Launching a new retail store design in Sheffield for vintage clothing wholesaler and retailer Glass Onion. The store design reflects their DIY roots while providing a vintage shopping experience like no other.
We’ve worked with Glass Onion for almost a decade now, rebranding to take them from vintage wholesalers to direct to consumer e-commerce store and working on their website design and development.
Having already branched out onto the high street, Glass Onion were ready to expand into a more prominent position on Sheffield’s trendy Division Street - a hub for students with high footfall and an area that boasts plenty of vintage shopping.
GO approached 93ft’s interiors department for a full shop design that reflected the company they’ve grown into, providing a vintage shopping experience that felt different to the usual— less charity shop and more like a destination, fun and professional, where you want to spend time. GO had a strong vision for the shop and presented their ideas based on research conducted in London’s vintage retail spaces. 93ft and GO agreed that the store needed to be elevated, a cut above the ubiquitous rails upon rails of clothing, yet still reflecting their DIY roots.
GO had a tight timeframe to work within—just six weeks as opposed to the usual several months on a project like this. We were keen to get across the Glass Onion story, bringing an urban, industrial feel to the Division St store. This worked well with our tight timescale and limited budget as the rudimentary fittings were cost effective and reflected the warehouse vibe, looking visually arresting while being utilitarian and multifunctional.
We designed clothing displays from stud wall timber more commonly used to build stud walls, adding metal piping for the rails, giving the look of a deconstructed wall. And used simple unistrut to form retail units that are flexible and can be adjusted depending on what GO wants to display. The adaptability of these units meant we were future proofing the store in the case of further expansion into larger spaces, and the metal has been powder coated in GO’s brand colours for a unique feel.
We used warehouse units, work tables and crates to make retail displays, replacing the basic timber with fresh plywood to elevate these functional and serviceable elements for the high street store. Making use of the many seamstresses in the GO warehouse, we utilised denim offcuts to make the dressing room curtains and cushions, in keeping with the no waste, secondhand ethos.
We splashed out on the counter, a high touch point that was a focus in the store, using recycled plastic top to create the counter of the till point. And around the store used digital LED tickers for signage, deals and to signpost customers to GO’s website. Using digital signage was a way we could elevate the overall look and feel of the store, and means that GO can easily change its in store advertising without incurring printing costs or creating waste.
We’re always keen to work in the way that suits our clients. We adjusted our usual process which meant we could meet Glass Onion’s deadlines with a comprehensive creative design.
With our usual shop designs, our interiors and architecture team come up with extensive 2D drawings before moving onto 3D modelling. After our site visit and meetings with the Glass Onion team, we skipped that stage and went straight to the 3D model of the space, reacting to make the project work for GO who needed an extremely tight turnaround.
Glass Onion found this extremely effective and were happy to proceed with our design after a couple of tweaks during the first meeting.
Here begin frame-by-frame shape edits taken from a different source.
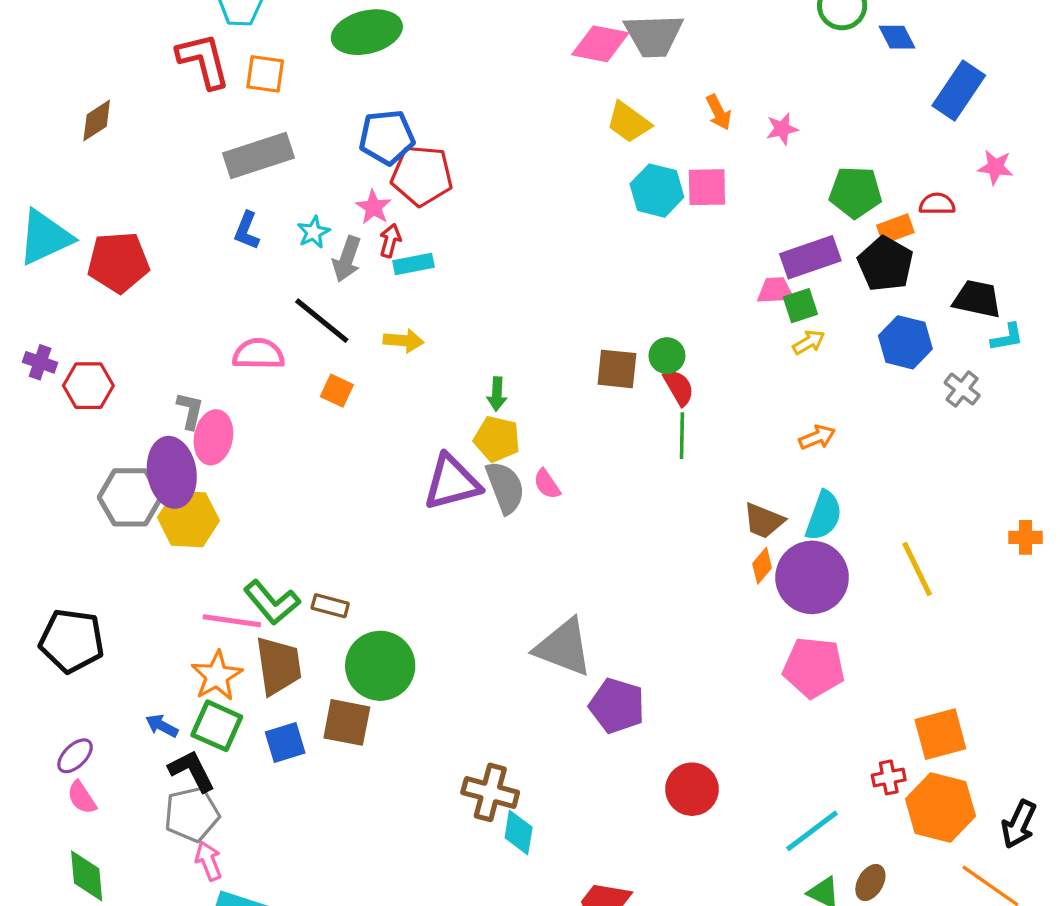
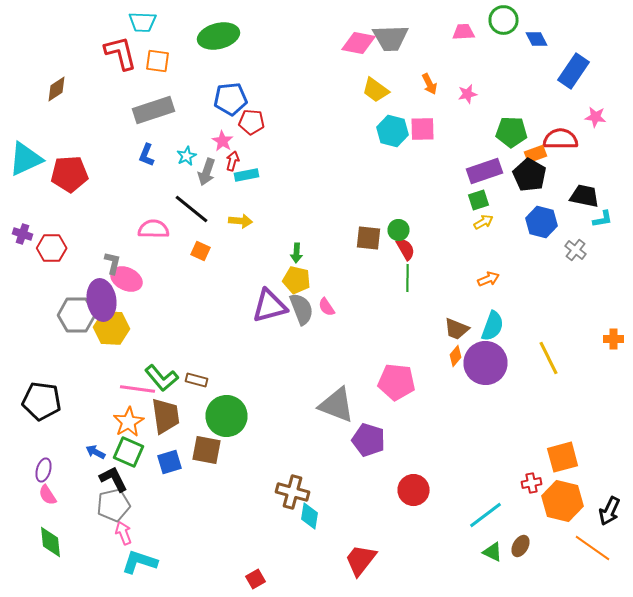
red pentagon: (422, 176) -> (252, 122), size x0.7
red semicircle: (937, 204) -> (560, 139), size x1.6
pink trapezoid: (775, 291) -> (464, 32), moved
pink ellipse: (213, 437) -> (126, 279), turned -76
pink pentagon: (814, 667) -> (396, 382), moved
purple ellipse: (75, 756) -> (44, 470), turned -30

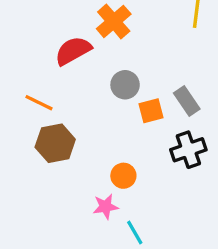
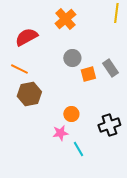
red semicircle: (73, 51) -> (26, 37), moved
black cross: (188, 150) -> (109, 125), moved

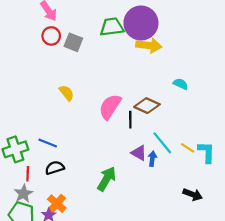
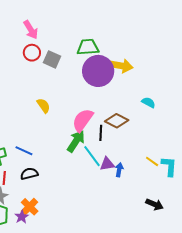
purple circle: (141, 23) -> (98, 71), moved
cyan line: (162, 143) -> (92, 156), moved
purple triangle: (139, 153) -> (107, 164), turned -42
green arrow: (107, 179) -> (76, 141), moved

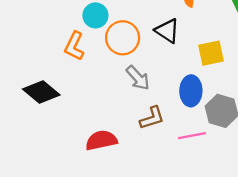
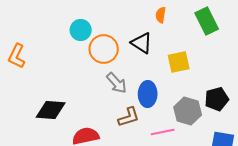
orange L-shape: (74, 46) -> (17, 56), moved
blue ellipse: (191, 91) -> (148, 94), moved
black diamond: (41, 92) -> (51, 110), moved, turned -36

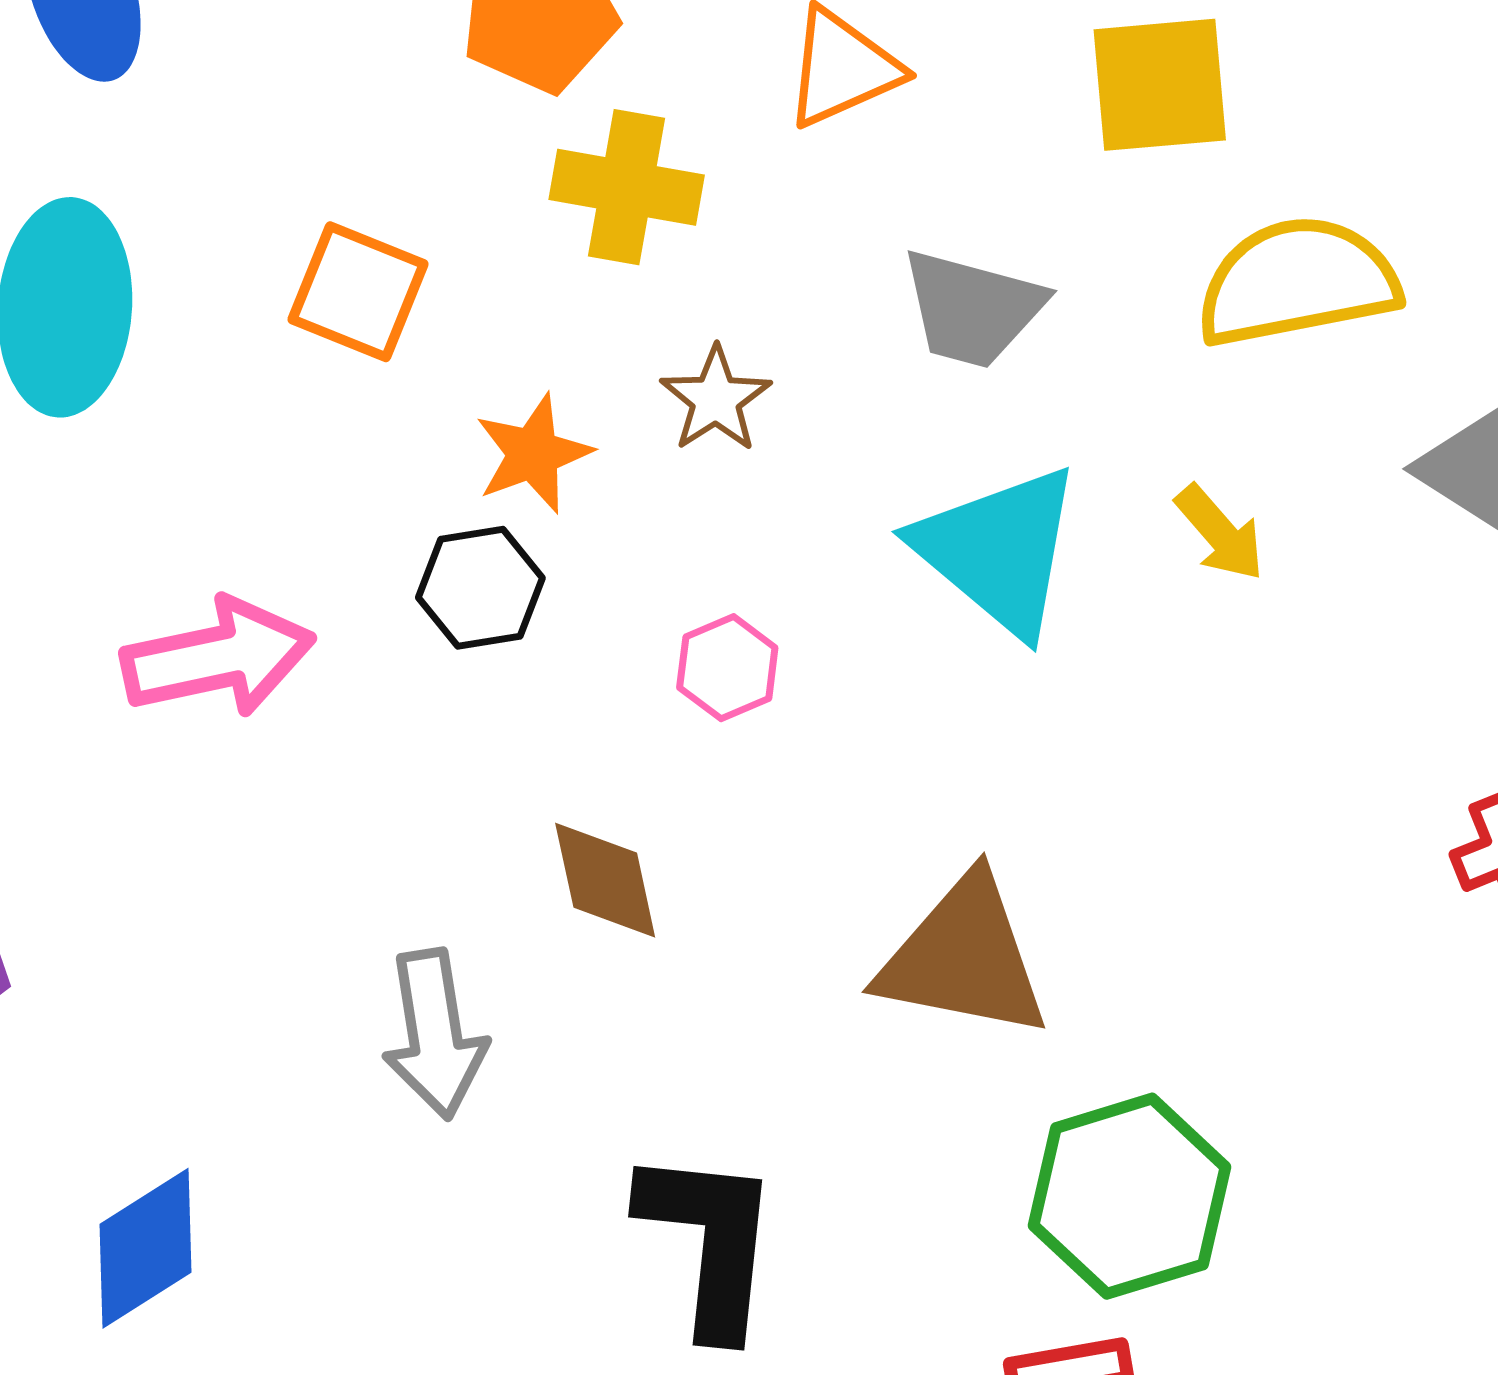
Working this way meant we were able to have Glass Onion more involved in the design process to create a smoother project.
We met with the contractor who would fit out the store, to understand what they needed from us for a smooth build. We presented them with as much detail as possible, giving in depth designs of the fixtures and layout so they could order, build and decorate, fitting the shop exactly as we had visualised with the client. Both the contractors and Glass Onion found our information packs so thorough that little clarification was needed, making the project run smoothly and to schedule.
As well as the 3 standard dressing rooms designed by us, Glass Onion also created a feature dressing room with the intention of making a splash on social media.
The larger, accessible changing room is designed to be an experience, coloured blood red with the words “Glass Onion” repeated on the walls, painted by artist Sean O’Connell. When the door opens, heavy metal music starts playing, creating an immersive space which is begging to be shared and has to be seen to be believed.
Customers are already videoing their entrance to the dressing room, elevating Glass Onion’s social media presence.
While the overall project ran smoothly and we were successful in meeting our deadlines, most jobs hit some bumps in the road and the Glass Onion store design was no different. One of our challenges was how to approach the flooring that was already present in the space. The reflective tiles weren’t what we would have chosen for GO’s Division St store, however budget and time limitations meant that we were unable to change it at this point. We worked with it, integrating it into the space by adding rugs and proposing the intention to add vinyl in future.
It was necessary to remove some internal walls during the build, which exposed the lack of flooring beneath. Rather than see this as a stumbling block, we recognised the potential for this to add to the warehouse feel of the store - it wasn’t necessary for the store to look “perfect”. We filled the spaces with concrete and painted it for continuity with the rest of the flooring.
Comparing their previous store to this one as “night and day”, Glass Onion managed to double their goals for trade in the first days of opening, with customers queuing to get in and staff scrambling to move replacement stock from their warehouse to the store.